Goggins was the first African-American woman to be elected to the South Carolina state legislature, in 1974. She served three terms before retiring. Among her many other accomplishments, she was also the first black woman from South Carolina to be represented at the Democratic National Convention two years before her election, in 1972, and the first black woman appointed to the United States Civil Rights Commission.
Many of Goggins’ obituaries are focusing on the sad story of her death. While those circumstances are worth discussing for several reasons (and you can follow the links to read about them), here I would like to center and celebrate the many important achievements she had throughout her life (all emphasis mine):
Several neighbors in her elderly, mostly black community in downtown Columbia said they had learned the full scope of Ms. Goggins’s accomplishments only from her obituaries. At the peak of her political career, in the 1970s, she twice visited President Jimmy Carter at the White House and was the first black woman appointed to the United States Civil Rights Commission.
In the legislature, where she represented Rock Hill, on the northern border of the state, for three terms in the 1970s, Ms. Goggins, a Democrat, helped pass key legislation for improving elementary school education and public health. Last year, a stretch of Highway 5 was renamed in her honor.
“She was truly a mover and a shaker, so well-liked and so well-loved by so many,” said Representative John King, 33, who holds her former seat in the General Assembly.
Those achievements include teaching public school, founding a tutoring company and in 1972 becoming the first black woman from South Carolina to be a delegate to the Democratic National Convention. Ms. Goggins was elected to the State House in 1974, defeating a white male incumbent.
“I am going to Columbia to be a legislator, not just a black spot in the House chambers,” she told The Associated Press at the time. Voters, she said, “were ready to accept a person who was sincere and concerned about things. Those feelings go beyond color.”
In the legislature, Ms. Goggins helped expand kindergarten classes, reduced student-teacher ratios and approved sickle-cell anemia testing in county health departments.
Goggins, the youngest of 10 children, grew up the daughter of a sharecropper in rural Anderson County, about 130 miles northwest of the capital. She was the only sibling to earn a four-year college degree. Her bachelor’s in home economics from then-all-black South Carolina State College was followed by a master’s degree.
She taught in the state’s segregated schools, married a dentist and got into politics. In 1972, she became the first black woman to represent South Carolina as a delegate to the Democratic National Convention.
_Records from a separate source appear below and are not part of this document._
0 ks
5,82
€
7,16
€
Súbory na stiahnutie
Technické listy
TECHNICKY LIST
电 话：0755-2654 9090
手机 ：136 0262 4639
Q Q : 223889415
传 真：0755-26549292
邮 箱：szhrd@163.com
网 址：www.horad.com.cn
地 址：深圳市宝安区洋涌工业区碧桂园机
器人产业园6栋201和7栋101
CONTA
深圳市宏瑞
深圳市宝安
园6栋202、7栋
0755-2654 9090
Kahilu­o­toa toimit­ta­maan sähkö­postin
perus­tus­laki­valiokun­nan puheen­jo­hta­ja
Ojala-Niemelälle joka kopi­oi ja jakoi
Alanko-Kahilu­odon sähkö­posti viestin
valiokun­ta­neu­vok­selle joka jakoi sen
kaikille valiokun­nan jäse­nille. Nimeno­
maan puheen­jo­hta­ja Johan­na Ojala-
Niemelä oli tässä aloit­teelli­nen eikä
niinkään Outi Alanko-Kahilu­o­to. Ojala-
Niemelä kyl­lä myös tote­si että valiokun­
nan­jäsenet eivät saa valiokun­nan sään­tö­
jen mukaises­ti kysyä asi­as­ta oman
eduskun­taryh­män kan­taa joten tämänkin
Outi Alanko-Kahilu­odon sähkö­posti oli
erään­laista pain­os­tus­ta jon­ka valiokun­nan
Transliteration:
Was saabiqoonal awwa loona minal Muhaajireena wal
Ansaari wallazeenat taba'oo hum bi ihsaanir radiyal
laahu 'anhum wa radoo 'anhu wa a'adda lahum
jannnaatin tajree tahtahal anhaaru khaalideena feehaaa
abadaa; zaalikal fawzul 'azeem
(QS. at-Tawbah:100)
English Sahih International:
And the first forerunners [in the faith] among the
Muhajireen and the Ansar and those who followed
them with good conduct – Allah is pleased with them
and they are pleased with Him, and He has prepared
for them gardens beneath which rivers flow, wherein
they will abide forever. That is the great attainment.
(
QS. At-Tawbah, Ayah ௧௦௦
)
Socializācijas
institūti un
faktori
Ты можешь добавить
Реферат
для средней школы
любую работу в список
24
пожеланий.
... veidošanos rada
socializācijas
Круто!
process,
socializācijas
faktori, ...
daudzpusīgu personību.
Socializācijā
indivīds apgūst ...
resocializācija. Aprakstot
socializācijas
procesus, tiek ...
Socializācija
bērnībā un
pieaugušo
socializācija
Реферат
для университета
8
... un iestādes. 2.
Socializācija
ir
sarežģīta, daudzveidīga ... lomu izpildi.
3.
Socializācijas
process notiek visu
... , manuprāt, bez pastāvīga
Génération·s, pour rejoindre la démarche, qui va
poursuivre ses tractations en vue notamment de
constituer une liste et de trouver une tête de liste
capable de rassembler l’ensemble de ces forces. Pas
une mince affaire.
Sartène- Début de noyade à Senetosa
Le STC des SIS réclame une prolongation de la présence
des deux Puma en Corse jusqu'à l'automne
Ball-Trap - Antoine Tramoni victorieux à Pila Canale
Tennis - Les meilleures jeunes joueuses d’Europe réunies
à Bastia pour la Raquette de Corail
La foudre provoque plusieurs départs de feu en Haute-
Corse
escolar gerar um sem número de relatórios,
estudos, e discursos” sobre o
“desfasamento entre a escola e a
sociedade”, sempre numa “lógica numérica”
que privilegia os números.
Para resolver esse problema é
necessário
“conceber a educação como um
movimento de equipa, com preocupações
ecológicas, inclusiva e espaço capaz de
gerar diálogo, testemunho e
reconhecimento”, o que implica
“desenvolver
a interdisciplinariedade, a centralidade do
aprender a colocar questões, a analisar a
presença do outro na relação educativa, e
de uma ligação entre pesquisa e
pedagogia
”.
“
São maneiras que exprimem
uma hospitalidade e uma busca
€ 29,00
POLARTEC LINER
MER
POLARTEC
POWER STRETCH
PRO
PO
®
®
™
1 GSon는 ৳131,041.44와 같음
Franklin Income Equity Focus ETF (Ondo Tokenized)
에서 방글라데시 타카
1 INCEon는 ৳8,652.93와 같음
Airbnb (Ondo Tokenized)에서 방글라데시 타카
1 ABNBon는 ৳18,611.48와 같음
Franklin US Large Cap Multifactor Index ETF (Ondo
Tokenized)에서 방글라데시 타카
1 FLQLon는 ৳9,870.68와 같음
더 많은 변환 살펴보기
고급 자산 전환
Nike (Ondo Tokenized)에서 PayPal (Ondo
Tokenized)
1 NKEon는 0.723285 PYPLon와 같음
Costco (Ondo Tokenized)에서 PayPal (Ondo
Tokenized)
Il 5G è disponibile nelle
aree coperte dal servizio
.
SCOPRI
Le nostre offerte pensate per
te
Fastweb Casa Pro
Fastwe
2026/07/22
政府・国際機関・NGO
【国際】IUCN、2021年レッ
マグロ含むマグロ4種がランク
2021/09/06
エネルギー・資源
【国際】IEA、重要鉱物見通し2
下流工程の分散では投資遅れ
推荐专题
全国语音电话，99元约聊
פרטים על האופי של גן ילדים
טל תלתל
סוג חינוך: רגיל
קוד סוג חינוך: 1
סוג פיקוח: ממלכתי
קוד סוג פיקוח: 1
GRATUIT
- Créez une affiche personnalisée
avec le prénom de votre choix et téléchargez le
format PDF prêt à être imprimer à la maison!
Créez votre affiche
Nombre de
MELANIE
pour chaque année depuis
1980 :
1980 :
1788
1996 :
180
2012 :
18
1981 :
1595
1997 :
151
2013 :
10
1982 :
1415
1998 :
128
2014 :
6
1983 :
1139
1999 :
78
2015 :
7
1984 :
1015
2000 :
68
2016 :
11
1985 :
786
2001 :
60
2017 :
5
Two years later, she became the first black woman appointed to the U.S. Civil Rights Commission.
She sat on the powerful House budget-writing committee and was responsible for funding sickle-cell anemia testing in county health departments.
The former teacher also helped pass the 1977 law that is still the basis for education funding in the state. Her proposals to expand kindergarten and to reduce student-teacher ratios in the primary grades were adopted after she left politics in 1980, citing health issues.
Her son said she worked several years as a case manager for the state Department of Health and Environmental Control, although a spokesman said the agency had no records of her employment. At one point, she also started a nonprofit tutoring service called the Juanita W. Goggins School of Excellence.
That is a hugely impressive list of achievements, and Ms. Goggins sounds like an immensely impressive woman. I’m very sad and regretful to say that I had never heard of her and her work until after her death, but I am grateful and honored to have the chance to learn and write about her now. She fought for those who needed her to fight, broke down barriers, worked towards social justice, and was one of many heroes who helped to get us to where we are today.
Her son Horace Goggins says:
“I would like for her to be remembered as a woman who cared about her community,” he said. “I want her to be remembered as a positive role model, not only for African-American girls, but also any young girl who has a want and a desire to make a change and do something positive.”
Thank you, Juanita W. Goggins, for your work and public service. Rest in peace.